サーフィンをする方もそのご家族も、「まさか海で心筋梗塞が」と思うかもしれません。でも、起きるときは起きます。だからこそ、「いざとなったら119番」という判断を、ためらわずにできるようにしていてほしいと思います。

心筋梗塞とは——基礎知識

心筋梗塞とは、心臓に血液を送る冠動脈が詰まり、心臓の筋肉(心筋)が壊死してしまう病気です。

原因として多いのは、動脈硬化によってできたプラーク(塊)が破れ、血栓が血管を塞ぐことだとされています。日本では年間約20万人が発症すると言われており、適切な治療を受ければ回復できる可能性がありますが、発症から治療開始までの時間が長くなるほど、心臓へのダメージは大きくなるとされています。

【主な危険因子】*日本循環器学会の情報を参考にしています

高血圧、脂質異常症(コレステロールが高い)、糖尿病

喫煙

肥満・運動不足

強いストレスや過労

遺伝的な体質(家族に心疾患がある方)

冬の寒冷刺激(血管が収縮しやすい環境)

これらの危険因子がない方でも発症する場合があります。「自分には関係ない」と思わず、体のサインを大切にしていただけたらと思います。

この体験から伝えたいこと

あのとき、私がそばにいたのは偶然でした。でも、知識を持っていたことは偶然ではありません。

「看護師だから気づけた」というより、「こういうサインがある可能性を知っていたから動けた」——そう思っています。

そして何より、友人たちがいてくれました。着替えを促してくれた友人、車を病院まで届けてくれると言ってくれた友人、一緒になって彼を守ってくれた友人。友人たちの言葉があって、私はやっと身一つで救急車に乗ることができました。

それから、もう一つ。この場を借りて、どうしてもお礼を伝えたいことがあります。

あの日、浜辺で彼の異変に気づき、心配そうに声をかけてくださった方々がたくさんいました。バスタオルをそっとかけてくれた方、「大丈夫ですか」と歩み寄ってきてくださった方——名前も知らない方たちです。

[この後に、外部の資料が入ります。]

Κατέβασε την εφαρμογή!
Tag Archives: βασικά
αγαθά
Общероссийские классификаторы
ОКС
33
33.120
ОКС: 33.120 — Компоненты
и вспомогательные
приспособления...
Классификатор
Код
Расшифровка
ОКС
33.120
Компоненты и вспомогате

見知らぬ人に、あんなに温かくしていただいたこと、今も忘れられません。あの日の浜辺にいてくださったすべての方々に、心からありがとうございましたと伝えたいです。

「こういうことがあるかもしれない」と知っていることが、目の前の異変に気づく力になる可能性があります。

「いつもと違う」「何かおかしい」——その感覚を大切に、迷ったらすぐ119番に電話してください。

この記事が、あなたにとっての「知識」の一つになれば、それだけで書いた意味があります。

心筋梗塞は、他人事ではありません。あの日の彼のように、元気で活動的な人にも、突然起きることがあります。「こういうことがあるかもしれない」と頭の片隅に置いておくだけで、いざというとき動ける力になる可能性があります。

大切な人のそばで、ためらわず動ける人が一人でも増えてほしい——それが、この記事を書いた理由です。

参考・情報源

※ 各サイトの情報は更新されることがあります。最新情報は各機関のウェブサイトをご確認ください。

【免責事項】

※ この記事は、一般的な健康情報の提供を目的としており、特定の診断・治療・服薬の指示を行うものではありません。

※ 記事内で紹介している症状や対応は、すべての方に当てはまるわけではありません。症状の感じ方や経過には個人差があります。

※ 胸の痛みや息苦しさなど、気になる症状がある場合は、自己判断せず、必ず医療機関を受診するか、緊急性があると感じた場合は119番に連絡してください。

※ この記事の執筆者は看護師国家資格保有者(看護師歴20年以上/外科・内科・集中治療・訪問看護)ですが、本記事は医師の監修を受けたものではありません。医療的な判断については、必ず担当の医師・医療機関にご相談ください。

※ 記事内の情報は執筆時点のものです。医療情報は更新されることがありますので、最新の情報は各公的機関・医療機関のウェブサイトをご確認ください。